__EXERCISE PROMPT__
Please copy out, word for word, the lines in the entries below that start with the line containing "look. On the" and end with the line containing "Frame material should", including both of those lines.

Transcribed page contents:

<<<<

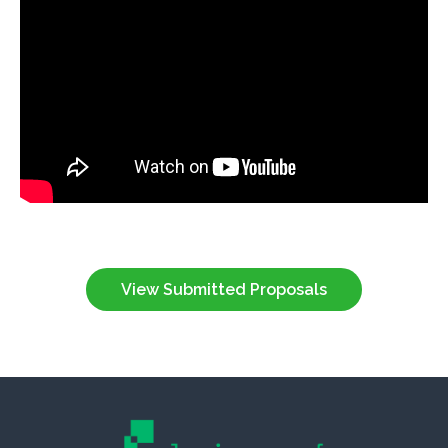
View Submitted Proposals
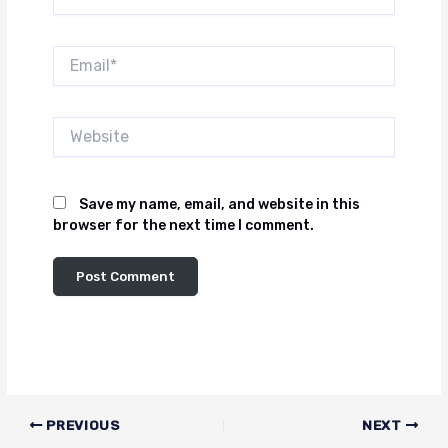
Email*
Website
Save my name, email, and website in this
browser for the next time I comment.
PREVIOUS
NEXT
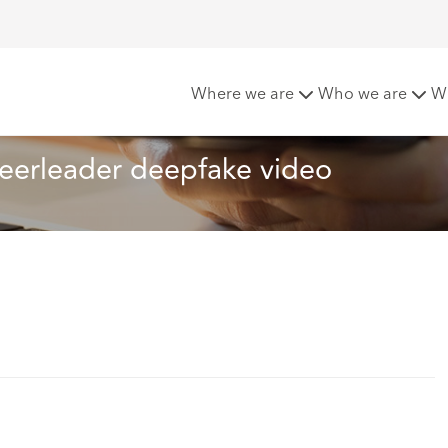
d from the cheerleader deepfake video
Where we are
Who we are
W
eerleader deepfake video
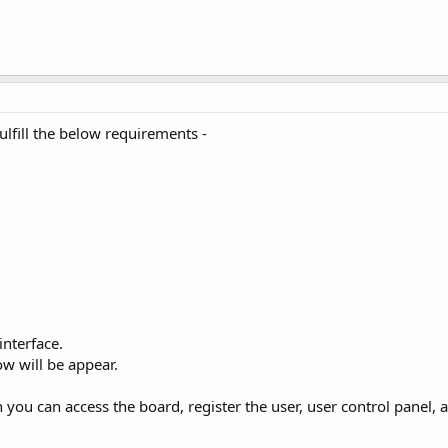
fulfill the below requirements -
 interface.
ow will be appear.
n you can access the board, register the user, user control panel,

>>>>
<<<<

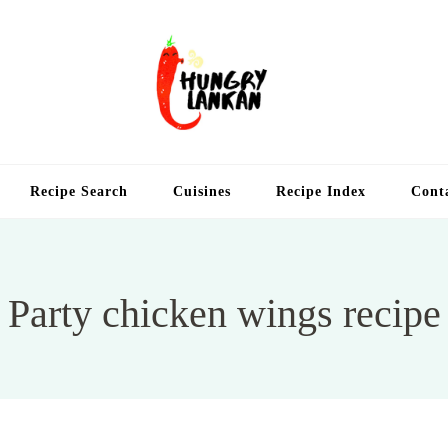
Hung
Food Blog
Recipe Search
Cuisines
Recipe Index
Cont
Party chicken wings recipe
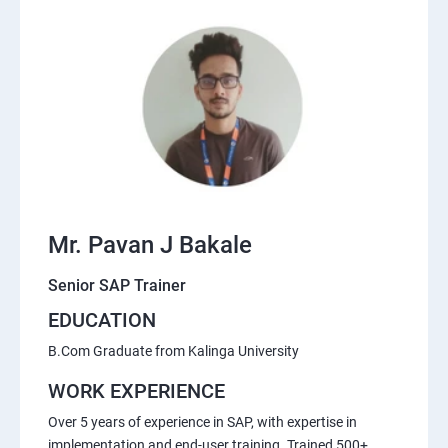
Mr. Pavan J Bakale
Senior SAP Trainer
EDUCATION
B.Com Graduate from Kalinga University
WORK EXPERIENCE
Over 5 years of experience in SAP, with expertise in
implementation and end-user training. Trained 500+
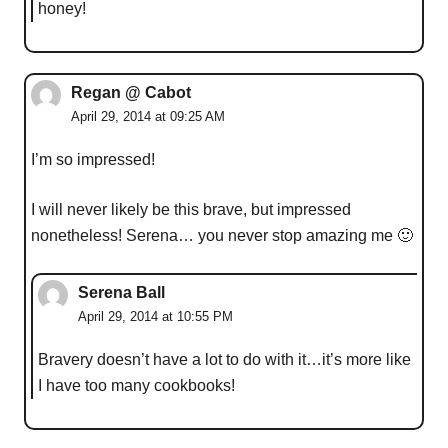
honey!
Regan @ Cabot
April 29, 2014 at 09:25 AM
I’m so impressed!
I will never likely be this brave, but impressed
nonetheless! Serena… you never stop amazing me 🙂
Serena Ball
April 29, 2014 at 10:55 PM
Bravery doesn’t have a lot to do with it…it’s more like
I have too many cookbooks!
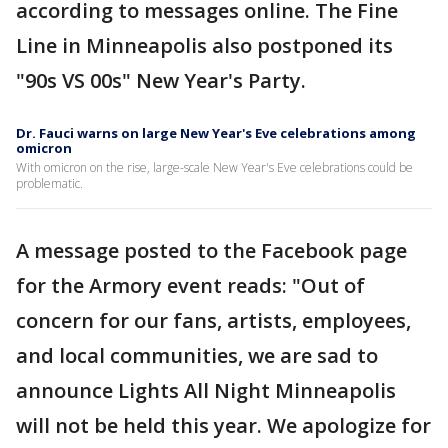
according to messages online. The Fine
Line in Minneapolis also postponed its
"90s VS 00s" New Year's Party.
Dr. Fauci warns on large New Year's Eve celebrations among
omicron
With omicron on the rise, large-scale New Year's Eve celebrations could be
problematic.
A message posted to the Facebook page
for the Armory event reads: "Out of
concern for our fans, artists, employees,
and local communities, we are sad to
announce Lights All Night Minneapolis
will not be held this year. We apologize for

>>>>
<<<<

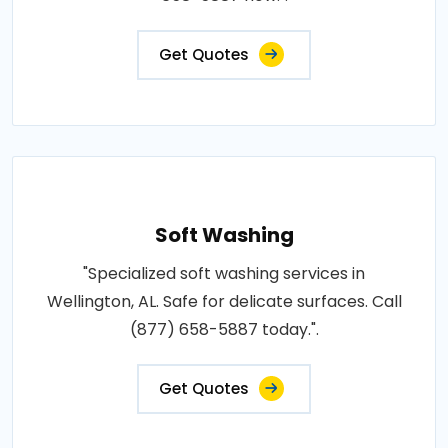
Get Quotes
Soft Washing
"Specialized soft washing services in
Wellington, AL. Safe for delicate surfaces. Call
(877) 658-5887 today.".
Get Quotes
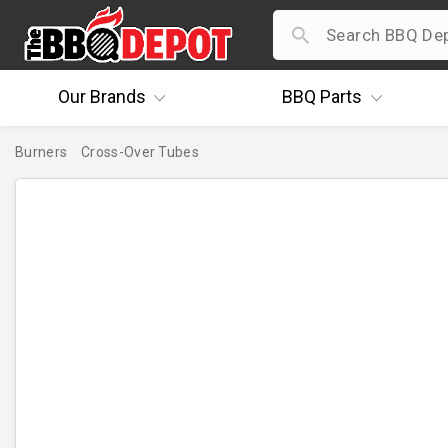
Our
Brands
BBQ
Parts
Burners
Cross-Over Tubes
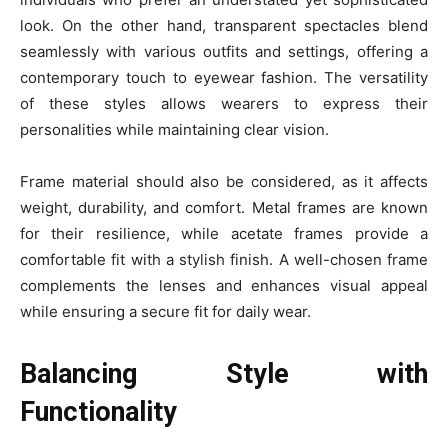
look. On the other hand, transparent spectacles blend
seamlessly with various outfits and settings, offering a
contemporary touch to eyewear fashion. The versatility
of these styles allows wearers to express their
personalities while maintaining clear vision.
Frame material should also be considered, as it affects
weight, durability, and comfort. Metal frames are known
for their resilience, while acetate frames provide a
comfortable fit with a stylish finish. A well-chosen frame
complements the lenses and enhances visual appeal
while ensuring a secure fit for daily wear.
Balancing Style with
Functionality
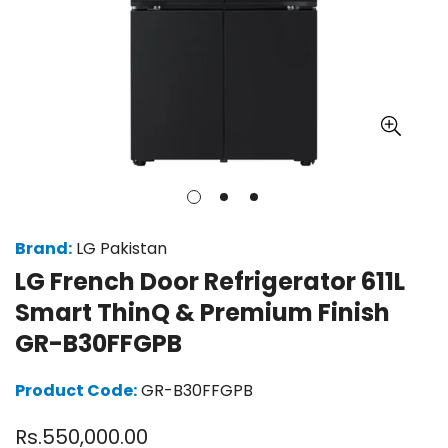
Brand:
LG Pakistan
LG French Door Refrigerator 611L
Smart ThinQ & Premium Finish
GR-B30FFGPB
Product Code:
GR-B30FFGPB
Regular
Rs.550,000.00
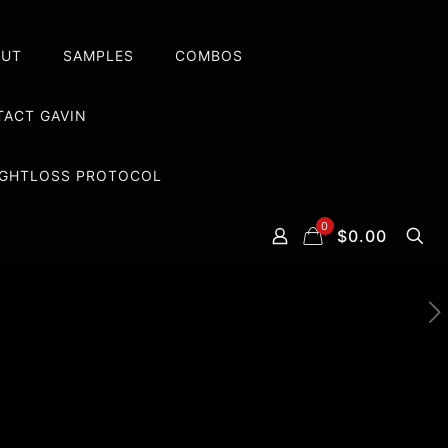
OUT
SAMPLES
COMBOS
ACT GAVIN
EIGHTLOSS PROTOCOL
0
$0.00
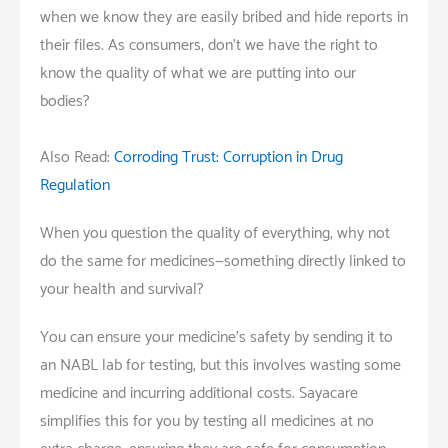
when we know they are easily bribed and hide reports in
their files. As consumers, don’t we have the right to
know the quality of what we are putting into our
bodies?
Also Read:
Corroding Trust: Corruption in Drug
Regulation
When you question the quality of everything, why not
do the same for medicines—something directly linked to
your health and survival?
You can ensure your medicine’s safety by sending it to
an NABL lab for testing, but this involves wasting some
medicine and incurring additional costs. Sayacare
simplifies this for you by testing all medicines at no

>>>>

__ANSWER SECTION__
look. On the other hand, transparent spectacles blend
seamlessly with various outfits and settings, offering a
contemporary touch to eyewear fashion. The versatility
of these styles allows wearers to express their
personalities while maintaining clear vision.
Frame material should also be considered, as it affects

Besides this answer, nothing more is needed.